INSTRUCTIONS TO FOLLOW - Pull each line containing "between" out of the listing below.

RECORDS PROVIDED -
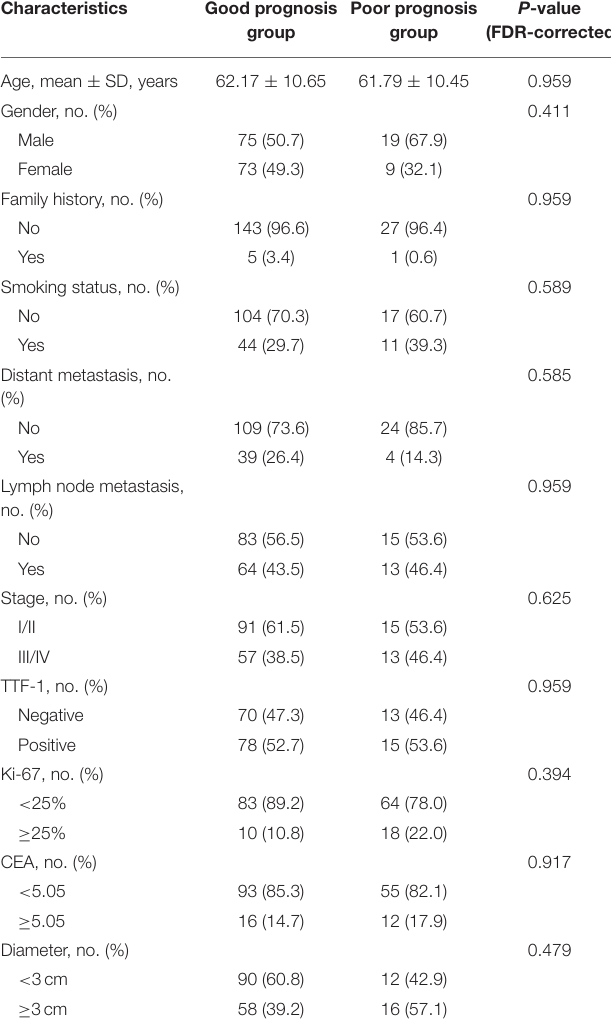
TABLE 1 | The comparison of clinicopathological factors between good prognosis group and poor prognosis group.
==
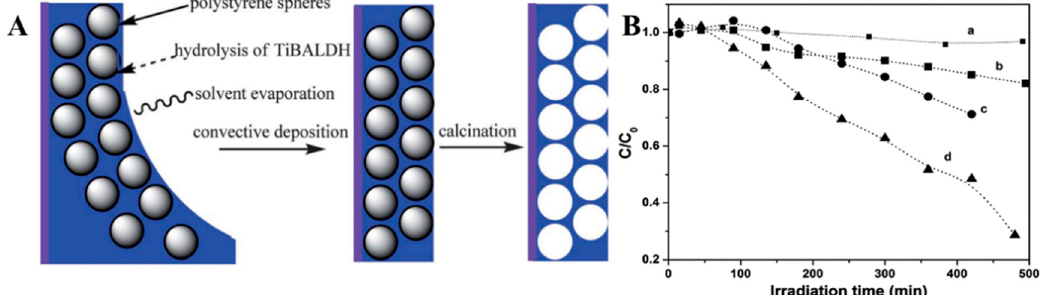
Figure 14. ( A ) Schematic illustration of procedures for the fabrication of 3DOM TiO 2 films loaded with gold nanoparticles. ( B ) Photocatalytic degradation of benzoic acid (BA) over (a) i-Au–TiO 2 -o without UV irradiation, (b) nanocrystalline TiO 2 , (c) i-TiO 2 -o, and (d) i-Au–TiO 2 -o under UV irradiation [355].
---
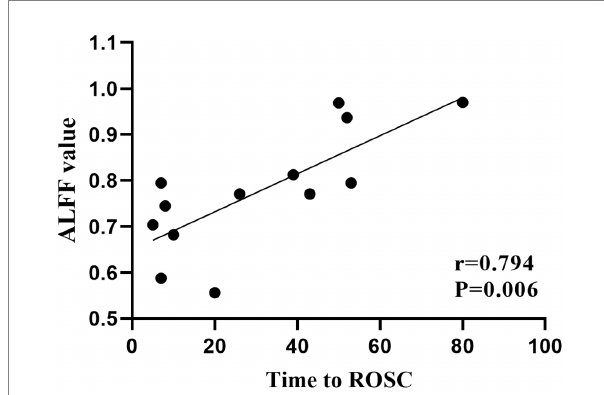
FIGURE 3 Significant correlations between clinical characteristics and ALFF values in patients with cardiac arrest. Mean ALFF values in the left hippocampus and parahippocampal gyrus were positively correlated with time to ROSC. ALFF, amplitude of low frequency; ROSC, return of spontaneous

FINISHED TASK -
TABLE 1 | The comparison of clinicopathological factors between good prognosis group and poor prognosis group.
FIGURE 3 Significant correlations between clinical characteristics and ALFF values in patients with cardiac arrest. Mean ALFF values in the left hippocampus and parahippocampal gyrus were positively correlated with time to ROSC. ALFF, amplitude of low frequency; ROSC, return of spontaneous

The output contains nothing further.